Generic real Jordan canonical forms

TL;DR

This paper characterizes the generic real Jordan canonical forms for real matrices, showing they form a union of open sets called generic bundles distinguished by the number of real and complex conjugate eigenvalue pairs.

Contribution

It introduces the concept of generic bundles for real Jordan forms and proves these bundles are open and cover the entire space of real matrices.

Findings

The set of real matrices is the union of closures of generic bundles.

Each generic bundle corresponds to matrices with a fixed number of real and complex conjugate eigenvalues.

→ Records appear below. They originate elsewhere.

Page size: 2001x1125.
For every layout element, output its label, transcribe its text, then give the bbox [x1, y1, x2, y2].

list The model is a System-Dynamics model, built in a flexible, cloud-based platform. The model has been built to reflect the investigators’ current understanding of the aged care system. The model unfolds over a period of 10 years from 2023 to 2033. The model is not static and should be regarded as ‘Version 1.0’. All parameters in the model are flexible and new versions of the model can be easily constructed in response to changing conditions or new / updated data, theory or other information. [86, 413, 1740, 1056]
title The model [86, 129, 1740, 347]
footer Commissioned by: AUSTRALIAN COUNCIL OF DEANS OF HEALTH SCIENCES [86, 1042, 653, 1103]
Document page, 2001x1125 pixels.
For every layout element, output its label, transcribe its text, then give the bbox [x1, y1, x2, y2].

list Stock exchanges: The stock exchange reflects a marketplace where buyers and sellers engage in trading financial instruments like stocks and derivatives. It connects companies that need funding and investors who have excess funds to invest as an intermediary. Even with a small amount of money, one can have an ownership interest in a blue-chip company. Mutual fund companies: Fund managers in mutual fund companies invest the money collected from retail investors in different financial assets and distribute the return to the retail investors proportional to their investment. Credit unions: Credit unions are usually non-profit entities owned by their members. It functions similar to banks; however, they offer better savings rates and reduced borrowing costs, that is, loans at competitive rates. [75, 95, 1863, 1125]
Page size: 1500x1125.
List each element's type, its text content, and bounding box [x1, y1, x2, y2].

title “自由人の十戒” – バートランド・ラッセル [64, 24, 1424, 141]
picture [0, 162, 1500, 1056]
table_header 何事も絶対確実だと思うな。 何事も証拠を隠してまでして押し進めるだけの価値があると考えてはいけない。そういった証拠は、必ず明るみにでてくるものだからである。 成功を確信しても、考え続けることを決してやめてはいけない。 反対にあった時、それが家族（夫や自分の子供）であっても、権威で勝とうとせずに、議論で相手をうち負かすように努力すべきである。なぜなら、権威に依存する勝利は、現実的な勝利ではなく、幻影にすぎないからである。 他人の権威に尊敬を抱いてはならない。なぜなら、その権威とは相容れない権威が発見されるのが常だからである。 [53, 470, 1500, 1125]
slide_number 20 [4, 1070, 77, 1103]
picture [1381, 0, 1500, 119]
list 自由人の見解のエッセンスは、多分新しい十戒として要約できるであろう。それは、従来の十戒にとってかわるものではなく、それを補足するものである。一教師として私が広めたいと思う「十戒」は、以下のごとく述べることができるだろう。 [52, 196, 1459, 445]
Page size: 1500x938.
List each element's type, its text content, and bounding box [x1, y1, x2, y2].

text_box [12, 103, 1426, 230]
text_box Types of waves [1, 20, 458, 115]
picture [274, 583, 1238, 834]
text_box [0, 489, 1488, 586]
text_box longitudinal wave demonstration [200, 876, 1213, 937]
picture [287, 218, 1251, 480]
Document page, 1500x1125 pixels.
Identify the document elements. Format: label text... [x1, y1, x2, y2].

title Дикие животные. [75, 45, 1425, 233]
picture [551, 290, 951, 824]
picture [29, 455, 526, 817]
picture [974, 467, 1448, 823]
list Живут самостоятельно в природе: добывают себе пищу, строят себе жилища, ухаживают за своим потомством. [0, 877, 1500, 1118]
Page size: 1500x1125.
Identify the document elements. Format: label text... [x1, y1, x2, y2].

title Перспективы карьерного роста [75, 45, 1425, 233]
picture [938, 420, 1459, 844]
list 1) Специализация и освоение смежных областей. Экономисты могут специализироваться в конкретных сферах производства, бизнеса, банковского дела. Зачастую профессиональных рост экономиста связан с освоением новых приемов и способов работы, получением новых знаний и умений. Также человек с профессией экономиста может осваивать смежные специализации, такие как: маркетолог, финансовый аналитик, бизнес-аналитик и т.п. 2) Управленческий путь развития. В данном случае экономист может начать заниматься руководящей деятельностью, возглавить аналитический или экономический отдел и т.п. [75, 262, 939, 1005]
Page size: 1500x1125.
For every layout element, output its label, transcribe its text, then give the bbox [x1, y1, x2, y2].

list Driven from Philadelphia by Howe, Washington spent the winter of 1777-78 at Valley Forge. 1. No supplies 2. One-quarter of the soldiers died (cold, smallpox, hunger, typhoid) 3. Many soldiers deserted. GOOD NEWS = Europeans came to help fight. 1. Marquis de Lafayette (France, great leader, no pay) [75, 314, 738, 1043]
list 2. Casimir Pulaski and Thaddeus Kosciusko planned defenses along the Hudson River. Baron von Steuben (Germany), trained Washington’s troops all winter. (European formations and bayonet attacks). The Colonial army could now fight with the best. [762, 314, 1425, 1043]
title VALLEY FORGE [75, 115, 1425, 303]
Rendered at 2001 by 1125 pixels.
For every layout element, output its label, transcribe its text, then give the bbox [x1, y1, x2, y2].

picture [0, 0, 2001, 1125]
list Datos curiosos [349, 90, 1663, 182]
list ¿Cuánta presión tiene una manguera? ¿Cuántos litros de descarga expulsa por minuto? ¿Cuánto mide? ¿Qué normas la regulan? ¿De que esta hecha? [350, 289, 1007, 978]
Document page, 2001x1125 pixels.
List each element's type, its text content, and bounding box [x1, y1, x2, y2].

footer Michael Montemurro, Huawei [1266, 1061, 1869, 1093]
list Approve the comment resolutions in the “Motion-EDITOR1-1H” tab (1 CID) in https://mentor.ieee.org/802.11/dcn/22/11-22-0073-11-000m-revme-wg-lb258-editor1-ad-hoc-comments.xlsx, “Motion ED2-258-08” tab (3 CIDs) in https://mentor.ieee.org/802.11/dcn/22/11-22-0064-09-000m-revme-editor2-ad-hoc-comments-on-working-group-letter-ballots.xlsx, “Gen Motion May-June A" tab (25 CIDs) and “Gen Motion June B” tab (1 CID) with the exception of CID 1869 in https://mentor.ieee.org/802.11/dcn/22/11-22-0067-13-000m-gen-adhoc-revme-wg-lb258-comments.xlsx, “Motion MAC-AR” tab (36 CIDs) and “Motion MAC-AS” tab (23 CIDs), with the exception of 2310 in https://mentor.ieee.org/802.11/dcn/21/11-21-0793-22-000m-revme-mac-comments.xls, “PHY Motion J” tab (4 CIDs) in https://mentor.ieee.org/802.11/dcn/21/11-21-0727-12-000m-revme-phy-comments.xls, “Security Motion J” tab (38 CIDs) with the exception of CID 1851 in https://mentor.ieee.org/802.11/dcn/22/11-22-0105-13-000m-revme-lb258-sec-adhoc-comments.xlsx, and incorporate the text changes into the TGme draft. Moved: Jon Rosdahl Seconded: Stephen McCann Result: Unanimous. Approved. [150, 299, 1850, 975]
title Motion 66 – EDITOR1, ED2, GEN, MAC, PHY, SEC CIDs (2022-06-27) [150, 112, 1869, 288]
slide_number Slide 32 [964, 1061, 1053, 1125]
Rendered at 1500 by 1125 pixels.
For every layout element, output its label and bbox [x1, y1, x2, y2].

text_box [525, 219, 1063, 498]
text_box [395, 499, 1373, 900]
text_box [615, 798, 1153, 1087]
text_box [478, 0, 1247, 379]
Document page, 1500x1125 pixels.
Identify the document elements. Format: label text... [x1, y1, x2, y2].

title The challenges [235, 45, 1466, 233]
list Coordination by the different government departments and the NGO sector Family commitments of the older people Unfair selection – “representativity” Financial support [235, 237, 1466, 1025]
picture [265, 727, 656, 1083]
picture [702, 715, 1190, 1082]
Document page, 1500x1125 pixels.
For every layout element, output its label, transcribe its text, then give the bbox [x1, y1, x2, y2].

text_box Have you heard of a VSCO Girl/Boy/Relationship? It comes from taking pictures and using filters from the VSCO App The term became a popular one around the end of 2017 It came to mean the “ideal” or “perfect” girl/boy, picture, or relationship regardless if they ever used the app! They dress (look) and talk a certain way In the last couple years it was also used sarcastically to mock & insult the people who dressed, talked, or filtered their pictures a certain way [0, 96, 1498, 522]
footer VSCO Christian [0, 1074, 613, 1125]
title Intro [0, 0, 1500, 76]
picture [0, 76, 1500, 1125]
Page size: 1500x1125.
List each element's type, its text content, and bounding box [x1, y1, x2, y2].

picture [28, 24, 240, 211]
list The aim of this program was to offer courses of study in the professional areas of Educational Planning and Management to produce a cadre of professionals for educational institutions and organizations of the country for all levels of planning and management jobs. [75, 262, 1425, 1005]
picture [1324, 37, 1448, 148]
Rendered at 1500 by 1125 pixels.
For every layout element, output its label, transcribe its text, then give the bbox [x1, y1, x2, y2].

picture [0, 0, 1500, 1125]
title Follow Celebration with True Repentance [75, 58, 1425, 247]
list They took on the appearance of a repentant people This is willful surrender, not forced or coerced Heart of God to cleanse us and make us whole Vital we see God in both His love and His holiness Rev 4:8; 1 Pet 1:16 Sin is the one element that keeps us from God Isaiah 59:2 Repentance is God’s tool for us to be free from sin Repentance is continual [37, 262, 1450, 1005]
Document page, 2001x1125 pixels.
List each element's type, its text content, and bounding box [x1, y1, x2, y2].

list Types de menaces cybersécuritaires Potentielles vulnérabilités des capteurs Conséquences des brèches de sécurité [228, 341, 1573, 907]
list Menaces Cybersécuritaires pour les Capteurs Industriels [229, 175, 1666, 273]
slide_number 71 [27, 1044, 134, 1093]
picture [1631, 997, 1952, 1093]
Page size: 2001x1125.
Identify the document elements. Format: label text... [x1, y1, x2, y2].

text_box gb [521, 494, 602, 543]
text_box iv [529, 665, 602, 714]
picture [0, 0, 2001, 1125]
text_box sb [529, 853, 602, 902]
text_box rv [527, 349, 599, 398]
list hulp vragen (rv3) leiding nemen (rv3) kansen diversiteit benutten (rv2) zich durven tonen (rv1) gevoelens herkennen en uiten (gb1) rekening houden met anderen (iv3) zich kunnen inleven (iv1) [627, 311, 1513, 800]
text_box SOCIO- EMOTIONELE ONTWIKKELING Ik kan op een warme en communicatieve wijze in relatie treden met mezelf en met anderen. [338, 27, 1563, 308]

Numerical experiments confirm all generic bundles are represented in random matrices.

Abstract

We obtain the generic real Jordan canonical forms for $n\times n$ matrices with real entries. More precisely, we prove that the set of $n\times n$ real matrices is the union of the closures of $\lfloor n/2\rfloor+1$ sets, which are called generic bundles, as they are particular "bundles". In general, a bundle is the set of $n\times n$ real matrices with the same real Jordan canonical form, up to the values of the eigenvalues, provided that the eigenvalues which are distinct in one matrix of the bundle remain distinct in any other matrix of the same bundle. The $k$th generic bundle, for $0\leq k\leq\lfloor n/2\rfloor$, contains the $n\times n$ real matrices having $k$ different pairs of non-real conjugate eigenvalues and $n-2k$ different real eigenvalues. We prove that each of the $\lfloor n/2\rfloor+1$ generic bundles is an open subset of the set of $n\times n$ real matrices. Some numerical experiments are carried out with large sets of random matrices of different sizes to confirm that all the generic bundles show up, and only these ones.